Personally, I think it’s helpful to track your expenses for a month before creating a budget because it helps you to create a more realistic budget. If you’ve never tracked expenses in the past, you’re really just guessing when you’re creating a budget. Some of the numbers may be very unrealistic.
However, you can create a more accurate budget right away by going back and looking at your expenses from the past month (or the past couple of months). Check your credit card statements, bank statements, and try to recall any cash purchases.
→ Related reading: 13 Things You Can Do Today to Improve Your Finances
Step 4: Record Expenses Every Day
The most critical step is to record the expenses every single day. If you don’t do it every day, you’re likely to forget. This is especially true for cash purchases because they don’t leave a paper trail (unless you keep receipts for everything).
Get in the habit or recording expenses each day and it will become second nature. For me, the best time is the evening, after I’m done with any expenses that will be made that day.
Step 5: Check Your Statements
At the end of the month, check your credit card and bank statements. Make sure that all purchases have been recorded. You probably have subscriptions and auto payments set up, and it’s easy to forget these if you’re not checking your statements.
If you’re recording expenses daily and you’re going back to check your statements at the end of the month, you should be catching everything and no expenses should be slipping through the cracks.
→ Related reading: 40 Smart Ways to Reduce Your Monthly Bills
Step 6: Adjust Your Budget as Needed
After you track your expenses for a while, you’ll probably need to adjust your budget. The budget should be fluid, so be willing to change it as needed. You can increase or decrease categories as needed, but be aware of the impact those changes have on your overall budget.

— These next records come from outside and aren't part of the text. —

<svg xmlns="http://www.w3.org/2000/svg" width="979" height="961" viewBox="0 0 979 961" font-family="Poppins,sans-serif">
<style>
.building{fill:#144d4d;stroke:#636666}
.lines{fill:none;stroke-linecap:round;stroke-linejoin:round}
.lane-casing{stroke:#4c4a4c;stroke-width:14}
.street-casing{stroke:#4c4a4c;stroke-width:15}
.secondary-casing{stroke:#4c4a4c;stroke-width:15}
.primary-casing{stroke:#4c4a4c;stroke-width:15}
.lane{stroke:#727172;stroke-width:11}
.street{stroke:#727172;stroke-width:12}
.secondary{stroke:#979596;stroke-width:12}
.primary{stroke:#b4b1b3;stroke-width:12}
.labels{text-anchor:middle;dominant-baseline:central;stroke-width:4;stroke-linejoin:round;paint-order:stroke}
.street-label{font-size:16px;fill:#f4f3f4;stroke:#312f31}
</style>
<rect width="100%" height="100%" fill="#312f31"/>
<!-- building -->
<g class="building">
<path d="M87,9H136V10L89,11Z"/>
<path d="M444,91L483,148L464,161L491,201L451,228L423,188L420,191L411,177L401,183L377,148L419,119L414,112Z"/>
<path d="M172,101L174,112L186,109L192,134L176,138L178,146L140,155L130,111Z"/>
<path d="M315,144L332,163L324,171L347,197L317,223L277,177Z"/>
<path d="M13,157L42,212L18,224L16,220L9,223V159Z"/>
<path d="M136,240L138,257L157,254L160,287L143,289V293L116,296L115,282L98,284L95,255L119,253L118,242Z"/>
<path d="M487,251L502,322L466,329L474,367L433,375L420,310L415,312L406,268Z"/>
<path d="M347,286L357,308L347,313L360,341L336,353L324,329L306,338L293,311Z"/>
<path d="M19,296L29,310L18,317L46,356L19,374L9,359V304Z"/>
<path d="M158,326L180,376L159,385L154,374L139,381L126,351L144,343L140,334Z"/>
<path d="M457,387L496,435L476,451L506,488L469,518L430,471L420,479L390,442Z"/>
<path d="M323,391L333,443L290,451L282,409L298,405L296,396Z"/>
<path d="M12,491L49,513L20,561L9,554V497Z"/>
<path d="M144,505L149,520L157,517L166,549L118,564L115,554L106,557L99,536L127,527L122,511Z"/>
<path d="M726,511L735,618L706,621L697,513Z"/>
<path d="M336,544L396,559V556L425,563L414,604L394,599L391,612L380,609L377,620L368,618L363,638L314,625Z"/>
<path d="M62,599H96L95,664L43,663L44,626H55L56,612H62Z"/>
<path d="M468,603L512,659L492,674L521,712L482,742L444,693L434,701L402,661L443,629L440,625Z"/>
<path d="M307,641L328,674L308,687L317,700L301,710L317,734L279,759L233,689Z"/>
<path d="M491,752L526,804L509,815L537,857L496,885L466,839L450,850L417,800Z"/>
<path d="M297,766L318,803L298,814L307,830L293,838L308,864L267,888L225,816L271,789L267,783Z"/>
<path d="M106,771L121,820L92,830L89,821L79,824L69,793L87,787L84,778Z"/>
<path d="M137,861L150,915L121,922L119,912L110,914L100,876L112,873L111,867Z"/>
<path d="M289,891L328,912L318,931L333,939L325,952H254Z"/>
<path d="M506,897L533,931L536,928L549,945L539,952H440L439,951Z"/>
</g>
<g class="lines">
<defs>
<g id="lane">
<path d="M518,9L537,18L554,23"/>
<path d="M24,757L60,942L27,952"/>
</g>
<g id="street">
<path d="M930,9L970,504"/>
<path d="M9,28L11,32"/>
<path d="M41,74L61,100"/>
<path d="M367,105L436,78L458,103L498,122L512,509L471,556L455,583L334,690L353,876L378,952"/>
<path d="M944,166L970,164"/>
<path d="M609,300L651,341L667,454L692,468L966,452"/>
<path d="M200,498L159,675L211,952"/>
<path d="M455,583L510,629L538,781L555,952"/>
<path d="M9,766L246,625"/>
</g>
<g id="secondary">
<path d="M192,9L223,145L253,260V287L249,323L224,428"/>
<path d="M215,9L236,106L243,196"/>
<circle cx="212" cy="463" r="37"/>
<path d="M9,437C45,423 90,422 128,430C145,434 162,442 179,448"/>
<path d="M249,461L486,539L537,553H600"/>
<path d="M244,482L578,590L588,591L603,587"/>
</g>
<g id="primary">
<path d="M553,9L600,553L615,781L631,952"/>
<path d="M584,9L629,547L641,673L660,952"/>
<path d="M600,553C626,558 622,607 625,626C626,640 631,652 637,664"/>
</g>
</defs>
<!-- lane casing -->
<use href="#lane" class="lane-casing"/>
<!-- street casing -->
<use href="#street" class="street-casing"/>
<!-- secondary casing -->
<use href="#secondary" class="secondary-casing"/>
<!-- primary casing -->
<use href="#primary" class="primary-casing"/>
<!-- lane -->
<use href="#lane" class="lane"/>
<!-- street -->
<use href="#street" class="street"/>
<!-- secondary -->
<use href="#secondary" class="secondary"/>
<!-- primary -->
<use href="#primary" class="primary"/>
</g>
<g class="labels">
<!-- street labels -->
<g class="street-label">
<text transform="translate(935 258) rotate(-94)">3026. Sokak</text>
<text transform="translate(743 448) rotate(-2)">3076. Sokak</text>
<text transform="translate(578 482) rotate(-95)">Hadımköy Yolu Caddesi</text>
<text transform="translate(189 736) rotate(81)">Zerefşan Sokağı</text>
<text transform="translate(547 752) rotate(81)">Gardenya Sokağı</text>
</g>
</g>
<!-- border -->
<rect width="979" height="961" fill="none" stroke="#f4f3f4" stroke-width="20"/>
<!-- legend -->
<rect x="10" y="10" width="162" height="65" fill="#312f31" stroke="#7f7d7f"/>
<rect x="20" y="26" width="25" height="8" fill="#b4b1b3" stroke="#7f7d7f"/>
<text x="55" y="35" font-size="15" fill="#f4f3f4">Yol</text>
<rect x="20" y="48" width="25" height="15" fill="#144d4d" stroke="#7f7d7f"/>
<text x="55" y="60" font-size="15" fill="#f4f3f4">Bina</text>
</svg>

If your expenses in a particular category are going over budget every single month, you need to either increase the amount you’re budgeting for that category or find ways to reduce the expenses.
Step 7: Don’t Forget to Budget for Savings
Your budget should include a category for saving or investing. Don’t create your budget to spend all of your money and just hope that there is something left over at the end of the month to save. Make saving and investing an important part of your budget and decide how much you are going to set aside each month.
If you’re saving money each month, don’t put it in a bank account with a low-interest rate. CIT Bank is a great place to keep your savings, and they pay an interest rate that is 20x the national average! My wife and I have savings accounts and money market accounts with CIT and I highly recommend them.
An Alternative: The Cash Envelope System
One alternative to tracking expenses is to use the cash envelope system popularized by Dave Ramsey. With this approach, you’ll pay for everything with cash and you’ll have an envelope for each category in your budget. At the beginning of each month or pay period, you’ll fill the envelope with the amount of cash budgeted for that category. As you make purchases, you’ll remove and use cash from the appropriate envelopes.
If you use cash for everything, you can know how much you’ve spent in each category by simply subtracting the amount of cash that is still in the envelope at the end of the month or pay period.
The challenge here it’s nearly impossible to make all of your purchases with cash. Even if you don’t use a credit card, you’ll probably still use a debit card for some things. So you’ll at least need to go back and look at your checking account statements for any purchases that weren’t made with cash.
→ Related reading: Best Cash Envelope System Wallets
Put it Into Practice
Regardless of which method you choose, be sure that you make the small effort to actually track your expenses.